__EXERCISES__
- A) In the article on the breastfeeding law, rewrite the paragraph that begins "Pakistan voted in favour" as a short bulleted list that keeps its main facts.
- B) For each statement, answer yes or no according to the article on the breastfeeding law, and quote the words that decide it: (i) The Sindh Assembly adopted its version of the law last year. (ii) Pakistan voted against adopting the International Code of Marketing of Breast-milk Substitutes. (iii) Manufacturers of a designated product must print a notice on its container.

__TEXT UNDER STUDY__

:::

Board to back mother-feed law
LAHORE: Establishing the Infant Feeding Board is a step in the right direction to effectively implement the Punjab Protection of Breastfeeding and Young Child Nutrition (Amendment) Act 2012.
“The Act prohibits making propagation of any material or assertion in any manner by a manufacturer or a distributor that encourages bottle-feeding or discourages breastfeeding,” said Save the Children in a statement here on Wednesday.
It said the law also prohibited assertion in any manner that any designated product had been a substitute for mother’s milk or equivalent or superior to mother’s milk by any person or presentation of a gift or any other benefit to a health worker or medical practitioner liable to the same penalties.
The law has also made it obligatory on manufacturers of a designated product to publish on its container a conspicuous notice in bold characters that “mother’s milk is best for your baby and helps in preventing diarrhoea and other illnesses.”
Pakistan voted in favour of adopting the International Code of Marketing of Breast-milk Substitutes during the World Health Assembly in May 1981, and promulgated “The Protection of Breastfeeding and Young Child Nutrition Ordinance 2002” to enforce the code.
The ordinance prohibits the promotion of any milk produced as partial or total replacement for mother’s milk or represented as a complement to mother’s milk to meet the growing nutritional needs of an infant.
Last year, the Sindh Assembly adopted the law as “The Sindh Protection of Breastfeeding and Young Child Nutrition Act 2013.”
The release said “Save the Children believes that setting up Infant Feeding Board is a commitment from the Government of Punjab for the effective implementation of the Punjab Protection of Breastfeeding and Young Child Nutrition (Amendment) Act.
Implementation of the breastfeeding law would go a long way to promote breastfeeding (especially exclusive breast feeding) and discourage bottle feeding which will in return put a definite dent in the high prevalence of childhood illnesses (diarrhoea and pneumonia) and infant and under five years of age mortality in the province.”

:::

__RECORDS PROVIDED__

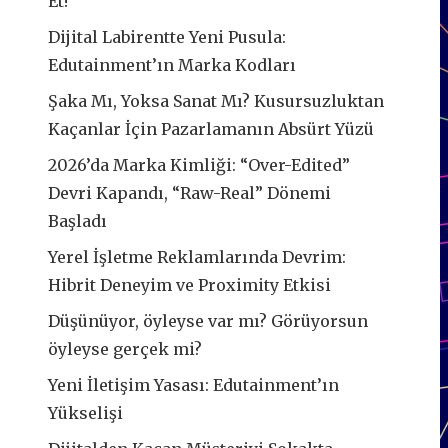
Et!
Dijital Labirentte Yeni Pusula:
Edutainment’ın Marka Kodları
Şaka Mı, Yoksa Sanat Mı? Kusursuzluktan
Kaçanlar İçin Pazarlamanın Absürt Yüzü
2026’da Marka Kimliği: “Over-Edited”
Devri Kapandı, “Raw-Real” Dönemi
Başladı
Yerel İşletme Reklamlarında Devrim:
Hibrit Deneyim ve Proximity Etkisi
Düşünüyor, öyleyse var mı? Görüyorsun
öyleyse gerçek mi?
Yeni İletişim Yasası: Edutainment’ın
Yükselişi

:::

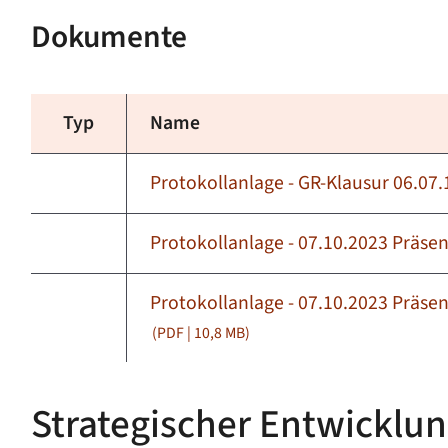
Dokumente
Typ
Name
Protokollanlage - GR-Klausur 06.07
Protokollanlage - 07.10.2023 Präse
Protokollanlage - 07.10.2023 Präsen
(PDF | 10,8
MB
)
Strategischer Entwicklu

:::

__REPLIES__
- A)
- At the World Health Assembly in May 1981, Pakistan voted in favor of adopting the International Code of Marketing of Breast-milk Substitutes.
- Pakistan promulgated "The Protection of Breastfeeding and Young Child Nutrition Ordinance 2002" to enforce the code.

- B)
(i) Yes: "Last year, the Sindh Assembly adopted the law"
(ii) No: "Pakistan voted in favour of adopting the International Code of Marketing of Breast-milk Substitutes"
(iii) Yes: "obligatory on manufacturers of a designated product to publish on its container a conspicuous notice in bold characters"